_AIM OF THE TASK_: Print the lines below exactly as written, with none missing.

_SOURCE MATERIAL_:
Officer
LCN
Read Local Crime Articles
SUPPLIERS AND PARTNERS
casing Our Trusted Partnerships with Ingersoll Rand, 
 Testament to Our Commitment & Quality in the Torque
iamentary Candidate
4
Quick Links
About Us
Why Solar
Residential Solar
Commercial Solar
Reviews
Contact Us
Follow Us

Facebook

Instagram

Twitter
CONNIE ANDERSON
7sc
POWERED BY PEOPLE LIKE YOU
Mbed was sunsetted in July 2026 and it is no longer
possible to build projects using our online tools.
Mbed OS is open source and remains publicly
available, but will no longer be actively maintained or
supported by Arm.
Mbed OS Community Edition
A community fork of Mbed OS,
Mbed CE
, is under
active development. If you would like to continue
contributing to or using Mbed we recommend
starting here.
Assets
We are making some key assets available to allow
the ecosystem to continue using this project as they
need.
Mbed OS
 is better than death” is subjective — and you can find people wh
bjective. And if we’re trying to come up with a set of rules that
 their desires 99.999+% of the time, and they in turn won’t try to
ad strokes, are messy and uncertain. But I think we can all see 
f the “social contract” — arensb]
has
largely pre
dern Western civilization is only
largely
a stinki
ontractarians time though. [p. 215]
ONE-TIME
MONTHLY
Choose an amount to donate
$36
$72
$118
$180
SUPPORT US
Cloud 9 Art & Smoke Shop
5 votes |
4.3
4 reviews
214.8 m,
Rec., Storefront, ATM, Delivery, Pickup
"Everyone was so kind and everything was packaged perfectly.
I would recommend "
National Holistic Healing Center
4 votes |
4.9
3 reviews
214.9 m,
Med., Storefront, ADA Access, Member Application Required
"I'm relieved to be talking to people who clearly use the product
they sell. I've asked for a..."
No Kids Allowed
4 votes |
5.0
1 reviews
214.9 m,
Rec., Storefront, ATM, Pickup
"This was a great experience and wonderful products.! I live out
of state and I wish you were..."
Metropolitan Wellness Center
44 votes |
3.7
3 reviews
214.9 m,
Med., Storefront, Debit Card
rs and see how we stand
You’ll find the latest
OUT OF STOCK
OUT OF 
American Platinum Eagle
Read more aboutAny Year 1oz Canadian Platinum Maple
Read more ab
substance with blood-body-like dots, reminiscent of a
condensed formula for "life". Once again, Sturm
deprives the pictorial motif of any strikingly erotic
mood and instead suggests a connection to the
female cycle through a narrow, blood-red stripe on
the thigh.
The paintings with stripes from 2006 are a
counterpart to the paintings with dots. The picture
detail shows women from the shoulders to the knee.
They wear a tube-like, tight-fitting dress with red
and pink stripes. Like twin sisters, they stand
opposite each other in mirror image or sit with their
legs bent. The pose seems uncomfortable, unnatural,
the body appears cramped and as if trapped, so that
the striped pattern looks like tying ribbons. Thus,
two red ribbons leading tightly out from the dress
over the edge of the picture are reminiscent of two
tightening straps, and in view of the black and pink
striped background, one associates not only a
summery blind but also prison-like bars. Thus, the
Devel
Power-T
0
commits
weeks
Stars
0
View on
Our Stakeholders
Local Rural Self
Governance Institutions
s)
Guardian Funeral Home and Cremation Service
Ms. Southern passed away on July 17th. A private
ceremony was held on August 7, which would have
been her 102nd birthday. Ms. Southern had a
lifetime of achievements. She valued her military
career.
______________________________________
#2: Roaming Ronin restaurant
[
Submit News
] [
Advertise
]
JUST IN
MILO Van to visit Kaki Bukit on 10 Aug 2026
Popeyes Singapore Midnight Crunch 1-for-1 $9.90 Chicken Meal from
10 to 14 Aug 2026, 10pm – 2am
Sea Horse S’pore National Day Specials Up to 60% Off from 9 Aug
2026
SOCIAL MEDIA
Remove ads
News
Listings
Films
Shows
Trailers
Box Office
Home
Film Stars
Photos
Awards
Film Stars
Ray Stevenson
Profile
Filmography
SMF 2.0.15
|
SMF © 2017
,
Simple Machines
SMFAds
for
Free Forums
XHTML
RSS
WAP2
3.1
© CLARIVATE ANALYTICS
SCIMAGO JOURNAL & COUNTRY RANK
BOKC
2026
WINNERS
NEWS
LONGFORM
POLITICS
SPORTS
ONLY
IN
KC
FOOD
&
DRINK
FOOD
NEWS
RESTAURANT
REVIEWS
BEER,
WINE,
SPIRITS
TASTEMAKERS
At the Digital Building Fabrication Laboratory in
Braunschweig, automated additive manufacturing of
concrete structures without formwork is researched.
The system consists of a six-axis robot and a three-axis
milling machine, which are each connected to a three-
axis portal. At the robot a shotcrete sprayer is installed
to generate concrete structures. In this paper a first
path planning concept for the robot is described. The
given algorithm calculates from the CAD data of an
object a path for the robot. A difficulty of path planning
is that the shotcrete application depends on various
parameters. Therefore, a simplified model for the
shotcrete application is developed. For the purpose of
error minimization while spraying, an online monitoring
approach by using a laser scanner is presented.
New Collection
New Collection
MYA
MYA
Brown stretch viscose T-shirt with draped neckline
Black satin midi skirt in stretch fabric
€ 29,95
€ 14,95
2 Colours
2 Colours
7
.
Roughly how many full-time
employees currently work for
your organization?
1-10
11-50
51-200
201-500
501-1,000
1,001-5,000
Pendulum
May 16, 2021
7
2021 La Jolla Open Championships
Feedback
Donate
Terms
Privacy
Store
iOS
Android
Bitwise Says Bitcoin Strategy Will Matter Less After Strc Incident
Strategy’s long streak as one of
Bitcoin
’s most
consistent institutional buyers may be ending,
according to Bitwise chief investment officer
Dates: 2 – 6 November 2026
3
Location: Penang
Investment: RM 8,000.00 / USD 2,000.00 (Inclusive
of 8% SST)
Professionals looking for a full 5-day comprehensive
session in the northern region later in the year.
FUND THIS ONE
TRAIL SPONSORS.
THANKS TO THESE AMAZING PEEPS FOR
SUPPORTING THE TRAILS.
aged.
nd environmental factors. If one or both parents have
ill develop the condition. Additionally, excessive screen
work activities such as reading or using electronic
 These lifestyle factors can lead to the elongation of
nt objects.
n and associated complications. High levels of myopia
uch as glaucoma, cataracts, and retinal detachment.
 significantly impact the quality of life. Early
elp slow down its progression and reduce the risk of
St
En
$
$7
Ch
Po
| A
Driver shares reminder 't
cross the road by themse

_RESPONSE TO THIS EXERCISE_:
Officer
LCN
Read Local Crime Articles
SUPPLIERS AND PARTNERS
casing Our Trusted Partnerships with Ingersoll Rand, 
 Testament to Our Commitment & Quality in the Torque
iamentary Candidate
4
Quick Links
About Us
Why Solar
Residential Solar
Commercial Solar
Reviews
Contact Us
Follow Us

Facebook

Instagram

Twitter
CONNIE ANDERSON
7sc
POWERED BY PEOPLE LIKE YOU
Mbed was sunsetted in July 2026 and it is no longer
possible to build projects using our online tools.
Mbed OS is open source and remains publicly
available, but will no longer be actively maintained or
supported by Arm.
Mbed OS Community Edition
A community fork of Mbed OS,
Mbed CE
, is under
active development. If you would like to continue
contributing to or using Mbed we recommend
starting here.
Assets
We are making some key assets available to allow
the ecosystem to continue using this project as they
need.
Mbed OS
 is better than death” is subjective — and you can find people wh
bjective. And if we’re trying to come up with a set of rules that
 their desires 99.999+% of the time, and they in turn won’t try to
ad strokes, are messy and uncertain. But I think we can all see 
f the “social contract” — arensb]
has
largely pre
dern Western civilization is only
largely
a stinki
ontractarians time though. [p. 215]
ONE-TIME
MONTHLY
Choose an amount to donate
$36
$72
$118
$180
SUPPORT US
Cloud 9 Art & Smoke Shop
5 votes |
4.3
4 reviews
214.8 m,
Rec., Storefront, ATM, Delivery, Pickup
"Everyone was so kind and everything was packaged perfectly.
I would recommend "
National Holistic Healing Center
4 votes |
4.9
3 reviews
214.9 m,
Med., Storefront, ADA Access, Member Application Required
"I'm relieved to be talking to people who clearly use the product
they sell. I've asked for a..."
No Kids Allowed
4 votes |
5.0
1 reviews
214.9 m,
Rec., Storefront, ATM, Pickup
"This was a great experience and wonderful products.! I live out
of state and I wish you were..."
Metropolitan Wellness Center
44 votes |
3.7
3 reviews
214.9 m,
Med., Storefront, Debit Card
rs and see how we stand
You’ll find the latest
OUT OF STOCK
OUT OF 
American Platinum Eagle
Read more aboutAny Year 1oz Canadian Platinum Maple
Read more ab
substance with blood-body-like dots, reminiscent of a
condensed formula for "life". Once again, Sturm
deprives the pictorial motif of any strikingly erotic
mood and instead suggests a connection to the
female cycle through a narrow, blood-red stripe on
the thigh.
The paintings with stripes from 2006 are a
counterpart to the paintings with dots. The picture
detail shows women from the shoulders to the knee.
They wear a tube-like, tight-fitting dress with red
and pink stripes. Like twin sisters, they stand
opposite each other in mirror image or sit with their
legs bent. The pose seems uncomfortable, unnatural,
the body appears cramped and as if trapped, so that
the striped pattern looks like tying ribbons. Thus,
two red ribbons leading tightly out from the dress
over the edge of the picture are reminiscent of two
tightening straps, and in view of the black and pink
striped background, one associates not only a
summery blind but also prison-like bars. Thus, the
Devel
Power-T
0
commits
weeks
Stars
0
View on
Our Stakeholders
Local Rural Self
Governance Institutions
s)
Guardian Funeral Home and Cremation Service
Ms. Southern passed away on July 17th. A private
ceremony was held on August 7, which would have
been her 102nd birthday. Ms. Southern had a
lifetime of achievements. She valued her military
career.
______________________________________
#2: Roaming Ronin restaurant
[
Submit News
] [
Advertise
]
JUST IN
MILO Van to visit Kaki Bukit on 10 Aug 2026
Popeyes Singapore Midnight Crunch 1-for-1 $9.90 Chicken Meal from
10 to 14 Aug 2026, 10pm – 2am
Sea Horse S’pore National Day Specials Up to 60% Off from 9 Aug
2026
SOCIAL MEDIA
Remove ads
News
Listings
Films
Shows
Trailers
Box Office
Home
Film Stars
Photos
Awards
Film Stars
Ray Stevenson
Profile
Filmography
SMF 2.0.15
|
SMF © 2017
,
Simple Machines
SMFAds
for
Free Forums
XHTML
RSS
WAP2
3.1
© CLARIVATE ANALYTICS
SCIMAGO JOURNAL & COUNTRY RANK
BOKC
2026
WINNERS
NEWS
LONGFORM
POLITICS
SPORTS
ONLY
IN
KC
FOOD
&
DRINK
FOOD
NEWS
RESTAURANT
REVIEWS
BEER,
WINE,
SPIRITS
TASTEMAKERS
At the Digital Building Fabrication Laboratory in
Braunschweig, automated additive manufacturing of
concrete structures without formwork is researched.
The system consists of a six-axis robot and a three-axis
milling machine, which are each connected to a three-
axis portal. At the robot a shotcrete sprayer is installed
to generate concrete structures. In this paper a first
path planning concept for the robot is described. The
given algorithm calculates from the CAD data of an
object a path for the robot. A difficulty of path planning
is that the shotcrete application depends on various
parameters. Therefore, a simplified model for the
shotcrete application is developed. For the purpose of
error minimization while spraying, an online monitoring
approach by using a laser scanner is presented.
New Collection
New Collection
MYA
MYA
Brown stretch viscose T-shirt with draped neckline
Black satin midi skirt in stretch fabric
€ 29,95
€ 14,95
2 Colours
2 Colours
7
.
Roughly how many full-time
employees currently work for
your organization?
1-10
11-50
51-200
201-500
501-1,000
1,001-5,000
Pendulum
May 16, 2021
7
2021 La Jolla Open Championships
Feedback
Donate
Terms
Privacy
Store
iOS
Android
Bitwise Says Bitcoin Strategy Will Matter Less After Strc Incident
Strategy’s long streak as one of
Bitcoin
’s most
consistent institutional buyers may be ending,
according to Bitwise chief investment officer
Dates: 2 – 6 November 2026
3
Location: Penang
Investment: RM 8,000.00 / USD 2,000.00 (Inclusive
of 8% SST)
Professionals looking for a full 5-day comprehensive
session in the northern region later in the year.
FUND THIS ONE
TRAIL SPONSORS.
THANKS TO THESE AMAZING PEEPS FOR
SUPPORTING THE TRAILS.
aged.
nd environmental factors. If one or both parents have
ill develop the condition. Additionally, excessive screen
work activities such as reading or using electronic
 These lifestyle factors can lead to the elongation of
nt objects.
n and associated complications. High levels of myopia
uch as glaucoma, cataracts, and retinal detachment.
 significantly impact the quality of life. Early
elp slow down its progression and reduce the risk of
St
En
$
$7
Ch
Po
| A
Driver shares reminder 't
cross the road by themse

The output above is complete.